◆ **Aim**:
Rename "scientific name" to "species name" in the records from the start through the line containing "collectors: J. Grøntved", inclusive, and write out those lines again with nothing else changed.

[Source data]

>> START

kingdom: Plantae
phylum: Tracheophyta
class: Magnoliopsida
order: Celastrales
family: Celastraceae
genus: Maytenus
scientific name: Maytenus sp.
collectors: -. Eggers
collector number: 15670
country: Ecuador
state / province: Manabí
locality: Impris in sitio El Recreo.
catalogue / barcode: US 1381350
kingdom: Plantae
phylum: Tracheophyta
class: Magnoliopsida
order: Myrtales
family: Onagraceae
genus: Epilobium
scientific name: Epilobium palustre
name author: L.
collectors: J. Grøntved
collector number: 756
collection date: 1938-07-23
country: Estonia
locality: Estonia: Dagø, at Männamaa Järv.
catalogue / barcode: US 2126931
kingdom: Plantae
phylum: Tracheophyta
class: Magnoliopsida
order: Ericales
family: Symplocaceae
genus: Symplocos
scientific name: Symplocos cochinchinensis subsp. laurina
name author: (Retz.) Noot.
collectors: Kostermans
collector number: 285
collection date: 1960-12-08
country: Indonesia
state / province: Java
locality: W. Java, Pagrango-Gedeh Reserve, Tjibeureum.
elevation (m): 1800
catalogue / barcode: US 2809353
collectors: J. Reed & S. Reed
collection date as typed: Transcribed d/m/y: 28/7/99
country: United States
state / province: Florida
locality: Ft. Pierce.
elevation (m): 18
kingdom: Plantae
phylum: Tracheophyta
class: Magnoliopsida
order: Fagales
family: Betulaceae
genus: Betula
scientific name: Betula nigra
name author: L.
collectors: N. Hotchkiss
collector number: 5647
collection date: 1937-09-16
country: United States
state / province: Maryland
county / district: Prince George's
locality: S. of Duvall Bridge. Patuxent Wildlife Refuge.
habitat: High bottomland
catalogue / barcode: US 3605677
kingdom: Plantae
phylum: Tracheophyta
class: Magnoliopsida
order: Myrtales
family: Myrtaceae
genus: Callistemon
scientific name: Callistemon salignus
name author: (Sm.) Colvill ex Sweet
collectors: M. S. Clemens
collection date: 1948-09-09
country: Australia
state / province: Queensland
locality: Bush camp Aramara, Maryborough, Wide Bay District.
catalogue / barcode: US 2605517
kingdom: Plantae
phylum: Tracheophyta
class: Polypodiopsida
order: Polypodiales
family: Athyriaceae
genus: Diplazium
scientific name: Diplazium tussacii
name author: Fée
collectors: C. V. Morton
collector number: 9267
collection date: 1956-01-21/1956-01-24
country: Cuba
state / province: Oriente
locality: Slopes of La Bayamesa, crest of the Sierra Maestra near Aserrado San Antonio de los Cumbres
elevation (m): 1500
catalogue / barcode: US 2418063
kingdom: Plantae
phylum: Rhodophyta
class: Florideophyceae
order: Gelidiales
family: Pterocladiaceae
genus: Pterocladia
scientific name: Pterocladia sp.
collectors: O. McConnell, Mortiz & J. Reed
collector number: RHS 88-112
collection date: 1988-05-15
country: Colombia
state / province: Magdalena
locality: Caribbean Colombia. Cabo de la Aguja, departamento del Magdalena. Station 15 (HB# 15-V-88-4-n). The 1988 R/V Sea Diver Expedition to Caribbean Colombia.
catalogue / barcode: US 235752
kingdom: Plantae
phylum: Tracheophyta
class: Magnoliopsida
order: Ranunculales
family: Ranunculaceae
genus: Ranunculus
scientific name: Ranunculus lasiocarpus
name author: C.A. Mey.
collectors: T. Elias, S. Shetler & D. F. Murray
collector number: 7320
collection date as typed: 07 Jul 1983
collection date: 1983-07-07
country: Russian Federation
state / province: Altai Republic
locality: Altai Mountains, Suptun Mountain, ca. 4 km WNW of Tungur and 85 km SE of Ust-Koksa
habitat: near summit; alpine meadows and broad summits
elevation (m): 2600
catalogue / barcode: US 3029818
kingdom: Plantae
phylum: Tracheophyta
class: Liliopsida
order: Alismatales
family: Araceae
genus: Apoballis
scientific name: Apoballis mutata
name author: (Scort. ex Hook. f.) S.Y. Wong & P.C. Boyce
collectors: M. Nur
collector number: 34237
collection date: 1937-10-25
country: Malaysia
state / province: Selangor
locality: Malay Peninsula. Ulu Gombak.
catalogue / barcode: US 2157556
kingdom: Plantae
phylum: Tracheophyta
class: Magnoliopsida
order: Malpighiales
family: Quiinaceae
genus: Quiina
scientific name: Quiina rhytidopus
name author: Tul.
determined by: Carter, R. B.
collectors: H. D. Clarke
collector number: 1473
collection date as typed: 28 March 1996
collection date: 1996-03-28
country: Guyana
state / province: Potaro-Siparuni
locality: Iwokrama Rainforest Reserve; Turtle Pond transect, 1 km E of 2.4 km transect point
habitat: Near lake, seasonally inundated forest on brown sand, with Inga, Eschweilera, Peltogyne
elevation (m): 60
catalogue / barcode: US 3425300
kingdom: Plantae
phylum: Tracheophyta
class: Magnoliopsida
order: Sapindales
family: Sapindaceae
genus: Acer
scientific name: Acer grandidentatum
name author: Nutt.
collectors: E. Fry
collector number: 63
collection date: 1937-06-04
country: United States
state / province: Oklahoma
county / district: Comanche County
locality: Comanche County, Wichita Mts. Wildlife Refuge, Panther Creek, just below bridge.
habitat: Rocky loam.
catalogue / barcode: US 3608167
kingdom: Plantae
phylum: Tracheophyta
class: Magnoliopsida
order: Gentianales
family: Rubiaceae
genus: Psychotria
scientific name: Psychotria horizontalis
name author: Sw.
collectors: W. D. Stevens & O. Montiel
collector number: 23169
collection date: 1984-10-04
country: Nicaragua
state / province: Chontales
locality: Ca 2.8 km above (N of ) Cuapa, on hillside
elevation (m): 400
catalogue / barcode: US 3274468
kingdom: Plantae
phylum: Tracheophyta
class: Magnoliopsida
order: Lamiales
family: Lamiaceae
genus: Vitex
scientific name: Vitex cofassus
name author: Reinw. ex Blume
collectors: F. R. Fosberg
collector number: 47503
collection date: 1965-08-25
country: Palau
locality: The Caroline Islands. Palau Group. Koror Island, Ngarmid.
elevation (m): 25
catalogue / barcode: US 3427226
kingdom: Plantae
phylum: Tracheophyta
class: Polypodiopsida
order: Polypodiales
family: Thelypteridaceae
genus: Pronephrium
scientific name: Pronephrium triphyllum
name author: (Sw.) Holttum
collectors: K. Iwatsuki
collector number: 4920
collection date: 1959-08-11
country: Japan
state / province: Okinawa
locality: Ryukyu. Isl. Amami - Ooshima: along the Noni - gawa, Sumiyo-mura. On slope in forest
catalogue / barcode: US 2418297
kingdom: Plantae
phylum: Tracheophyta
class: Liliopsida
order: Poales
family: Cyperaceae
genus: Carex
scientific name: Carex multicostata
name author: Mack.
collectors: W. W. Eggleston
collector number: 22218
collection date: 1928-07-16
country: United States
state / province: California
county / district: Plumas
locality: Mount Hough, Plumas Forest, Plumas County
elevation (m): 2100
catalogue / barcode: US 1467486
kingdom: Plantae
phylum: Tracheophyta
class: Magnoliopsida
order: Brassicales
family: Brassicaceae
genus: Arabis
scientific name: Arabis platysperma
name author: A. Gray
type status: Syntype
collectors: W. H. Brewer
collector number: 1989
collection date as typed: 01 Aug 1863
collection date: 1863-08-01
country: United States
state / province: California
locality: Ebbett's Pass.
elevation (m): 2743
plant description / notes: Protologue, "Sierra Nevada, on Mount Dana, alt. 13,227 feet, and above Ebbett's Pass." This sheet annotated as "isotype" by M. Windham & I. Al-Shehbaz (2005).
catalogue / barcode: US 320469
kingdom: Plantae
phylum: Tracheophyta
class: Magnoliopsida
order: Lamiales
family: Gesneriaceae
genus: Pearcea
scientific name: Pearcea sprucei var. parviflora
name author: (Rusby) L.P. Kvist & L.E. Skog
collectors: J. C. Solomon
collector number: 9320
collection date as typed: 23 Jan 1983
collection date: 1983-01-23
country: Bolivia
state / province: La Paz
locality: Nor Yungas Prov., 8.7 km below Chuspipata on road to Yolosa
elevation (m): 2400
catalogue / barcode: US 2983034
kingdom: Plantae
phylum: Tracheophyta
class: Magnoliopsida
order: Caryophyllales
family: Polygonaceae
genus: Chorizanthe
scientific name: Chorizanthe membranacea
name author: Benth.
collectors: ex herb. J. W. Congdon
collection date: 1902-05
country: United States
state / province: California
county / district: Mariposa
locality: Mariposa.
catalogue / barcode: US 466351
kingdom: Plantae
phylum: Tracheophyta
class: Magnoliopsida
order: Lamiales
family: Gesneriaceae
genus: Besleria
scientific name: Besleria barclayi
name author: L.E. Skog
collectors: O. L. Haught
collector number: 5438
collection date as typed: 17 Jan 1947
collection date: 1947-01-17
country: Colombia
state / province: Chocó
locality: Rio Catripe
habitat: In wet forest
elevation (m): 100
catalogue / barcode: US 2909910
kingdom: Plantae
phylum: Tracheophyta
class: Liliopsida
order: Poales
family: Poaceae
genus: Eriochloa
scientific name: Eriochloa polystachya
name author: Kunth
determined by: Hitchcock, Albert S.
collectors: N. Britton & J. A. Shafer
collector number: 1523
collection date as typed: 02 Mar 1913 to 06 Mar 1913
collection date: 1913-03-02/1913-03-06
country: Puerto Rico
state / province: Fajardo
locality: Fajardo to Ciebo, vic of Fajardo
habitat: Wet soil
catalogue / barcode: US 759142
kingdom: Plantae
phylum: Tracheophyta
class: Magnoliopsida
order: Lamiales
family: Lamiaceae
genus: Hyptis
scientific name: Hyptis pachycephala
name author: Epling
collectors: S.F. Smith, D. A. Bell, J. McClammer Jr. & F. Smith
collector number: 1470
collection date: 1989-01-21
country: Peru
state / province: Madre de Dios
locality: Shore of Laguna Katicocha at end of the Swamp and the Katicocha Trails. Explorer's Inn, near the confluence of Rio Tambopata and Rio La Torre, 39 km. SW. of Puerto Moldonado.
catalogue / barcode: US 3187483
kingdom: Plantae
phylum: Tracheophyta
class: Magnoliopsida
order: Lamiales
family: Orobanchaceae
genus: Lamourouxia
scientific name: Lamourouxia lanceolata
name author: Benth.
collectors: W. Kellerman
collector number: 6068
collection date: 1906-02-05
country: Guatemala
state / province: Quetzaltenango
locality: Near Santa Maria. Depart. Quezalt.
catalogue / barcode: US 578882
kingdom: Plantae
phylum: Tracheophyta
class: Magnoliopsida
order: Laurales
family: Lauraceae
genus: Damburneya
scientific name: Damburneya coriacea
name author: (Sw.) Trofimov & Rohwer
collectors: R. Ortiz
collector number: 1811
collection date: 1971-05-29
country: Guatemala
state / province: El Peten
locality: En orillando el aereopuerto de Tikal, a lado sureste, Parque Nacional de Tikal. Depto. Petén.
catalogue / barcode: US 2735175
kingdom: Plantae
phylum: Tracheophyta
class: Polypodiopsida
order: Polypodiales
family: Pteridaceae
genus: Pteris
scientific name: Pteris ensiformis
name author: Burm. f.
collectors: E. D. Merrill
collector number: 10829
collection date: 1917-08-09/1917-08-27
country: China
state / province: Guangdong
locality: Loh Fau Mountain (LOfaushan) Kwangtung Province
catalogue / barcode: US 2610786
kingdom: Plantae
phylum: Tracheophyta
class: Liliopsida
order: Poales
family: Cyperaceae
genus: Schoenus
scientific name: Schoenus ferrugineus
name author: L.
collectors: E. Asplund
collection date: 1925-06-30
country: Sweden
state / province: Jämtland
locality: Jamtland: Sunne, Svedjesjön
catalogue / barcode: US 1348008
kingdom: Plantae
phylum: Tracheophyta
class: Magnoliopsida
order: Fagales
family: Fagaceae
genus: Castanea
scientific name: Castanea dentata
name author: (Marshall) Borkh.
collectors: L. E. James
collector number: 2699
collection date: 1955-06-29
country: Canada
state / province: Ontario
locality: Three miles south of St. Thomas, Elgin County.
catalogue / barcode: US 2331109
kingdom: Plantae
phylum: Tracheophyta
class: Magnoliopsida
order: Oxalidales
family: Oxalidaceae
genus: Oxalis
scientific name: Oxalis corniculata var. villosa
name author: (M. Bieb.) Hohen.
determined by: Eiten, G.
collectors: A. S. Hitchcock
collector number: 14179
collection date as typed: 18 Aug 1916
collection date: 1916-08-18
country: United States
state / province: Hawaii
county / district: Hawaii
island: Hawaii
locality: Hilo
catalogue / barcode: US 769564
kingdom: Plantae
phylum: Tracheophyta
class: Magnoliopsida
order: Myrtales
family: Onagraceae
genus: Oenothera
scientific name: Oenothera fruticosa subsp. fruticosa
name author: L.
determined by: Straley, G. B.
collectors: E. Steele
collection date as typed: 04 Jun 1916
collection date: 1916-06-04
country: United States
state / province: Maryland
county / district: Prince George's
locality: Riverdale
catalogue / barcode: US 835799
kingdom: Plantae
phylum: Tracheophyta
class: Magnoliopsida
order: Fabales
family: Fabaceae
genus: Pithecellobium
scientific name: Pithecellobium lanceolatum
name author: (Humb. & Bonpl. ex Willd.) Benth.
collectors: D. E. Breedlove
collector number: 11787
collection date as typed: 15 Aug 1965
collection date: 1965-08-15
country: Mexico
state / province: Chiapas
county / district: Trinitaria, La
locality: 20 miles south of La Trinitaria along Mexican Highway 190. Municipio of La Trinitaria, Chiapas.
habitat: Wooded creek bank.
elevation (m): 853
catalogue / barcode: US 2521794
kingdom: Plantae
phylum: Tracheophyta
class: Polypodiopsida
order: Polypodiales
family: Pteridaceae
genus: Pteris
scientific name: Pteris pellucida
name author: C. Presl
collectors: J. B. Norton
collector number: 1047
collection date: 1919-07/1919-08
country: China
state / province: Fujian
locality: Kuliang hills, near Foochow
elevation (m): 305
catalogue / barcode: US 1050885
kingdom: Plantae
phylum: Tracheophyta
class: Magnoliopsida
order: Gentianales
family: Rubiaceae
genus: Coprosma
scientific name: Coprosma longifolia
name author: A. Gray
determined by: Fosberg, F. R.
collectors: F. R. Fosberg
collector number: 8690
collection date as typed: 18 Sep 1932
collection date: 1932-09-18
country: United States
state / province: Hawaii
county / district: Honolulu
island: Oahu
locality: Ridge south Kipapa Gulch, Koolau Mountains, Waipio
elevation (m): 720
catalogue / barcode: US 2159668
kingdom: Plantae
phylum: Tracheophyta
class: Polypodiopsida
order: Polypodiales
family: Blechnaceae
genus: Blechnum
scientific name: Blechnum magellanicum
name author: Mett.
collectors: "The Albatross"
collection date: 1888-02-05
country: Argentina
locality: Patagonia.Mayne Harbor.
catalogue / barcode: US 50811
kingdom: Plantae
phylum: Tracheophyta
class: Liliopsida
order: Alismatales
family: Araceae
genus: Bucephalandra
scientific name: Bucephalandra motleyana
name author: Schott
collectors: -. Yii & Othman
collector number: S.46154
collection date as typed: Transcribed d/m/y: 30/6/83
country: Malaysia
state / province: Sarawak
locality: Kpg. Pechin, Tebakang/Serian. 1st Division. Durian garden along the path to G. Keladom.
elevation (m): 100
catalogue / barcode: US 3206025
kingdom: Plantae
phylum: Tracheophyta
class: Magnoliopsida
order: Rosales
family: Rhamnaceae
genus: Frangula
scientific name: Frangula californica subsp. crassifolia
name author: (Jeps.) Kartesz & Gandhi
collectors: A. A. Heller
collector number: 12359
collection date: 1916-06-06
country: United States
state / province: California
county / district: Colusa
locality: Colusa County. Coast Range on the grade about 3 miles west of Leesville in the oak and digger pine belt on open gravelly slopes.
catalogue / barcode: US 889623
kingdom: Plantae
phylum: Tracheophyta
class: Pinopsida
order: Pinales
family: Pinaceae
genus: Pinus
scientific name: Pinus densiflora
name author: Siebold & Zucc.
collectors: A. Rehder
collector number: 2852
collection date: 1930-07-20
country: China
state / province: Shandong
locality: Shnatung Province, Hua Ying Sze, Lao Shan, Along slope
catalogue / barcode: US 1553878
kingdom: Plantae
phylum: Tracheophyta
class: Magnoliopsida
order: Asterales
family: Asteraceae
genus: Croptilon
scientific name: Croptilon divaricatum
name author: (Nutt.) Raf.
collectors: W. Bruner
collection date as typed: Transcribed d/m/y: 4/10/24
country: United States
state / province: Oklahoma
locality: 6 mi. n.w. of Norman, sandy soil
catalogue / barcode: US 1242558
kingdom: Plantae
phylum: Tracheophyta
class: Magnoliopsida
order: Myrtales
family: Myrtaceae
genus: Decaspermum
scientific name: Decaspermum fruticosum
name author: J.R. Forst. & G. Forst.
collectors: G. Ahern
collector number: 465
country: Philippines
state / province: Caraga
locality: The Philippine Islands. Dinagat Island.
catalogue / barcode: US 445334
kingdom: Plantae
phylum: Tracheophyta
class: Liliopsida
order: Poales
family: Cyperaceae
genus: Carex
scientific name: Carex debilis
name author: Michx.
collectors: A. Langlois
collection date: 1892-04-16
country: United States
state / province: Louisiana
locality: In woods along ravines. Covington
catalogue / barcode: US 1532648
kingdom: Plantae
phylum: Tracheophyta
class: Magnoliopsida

>> END

◆ **Answer**:
kingdom: Plantae
phylum: Tracheophyta
class: Magnoliopsida
order: Celastrales
family: Celastraceae
genus: Maytenus
species name: Maytenus sp.
collectors: -. Eggers
collector number: 15670
country: Ecuador
state / province: Manabí
locality: Impris in sitio El Recreo.
catalogue / barcode: US 1381350
kingdom: Plantae
phylum: Tracheophyta
class: Magnoliopsida
order: Myrtales
family: Onagraceae
genus: Epilobium
species name: Epilobium palustre
name author: L.
collectors: J. Grøntved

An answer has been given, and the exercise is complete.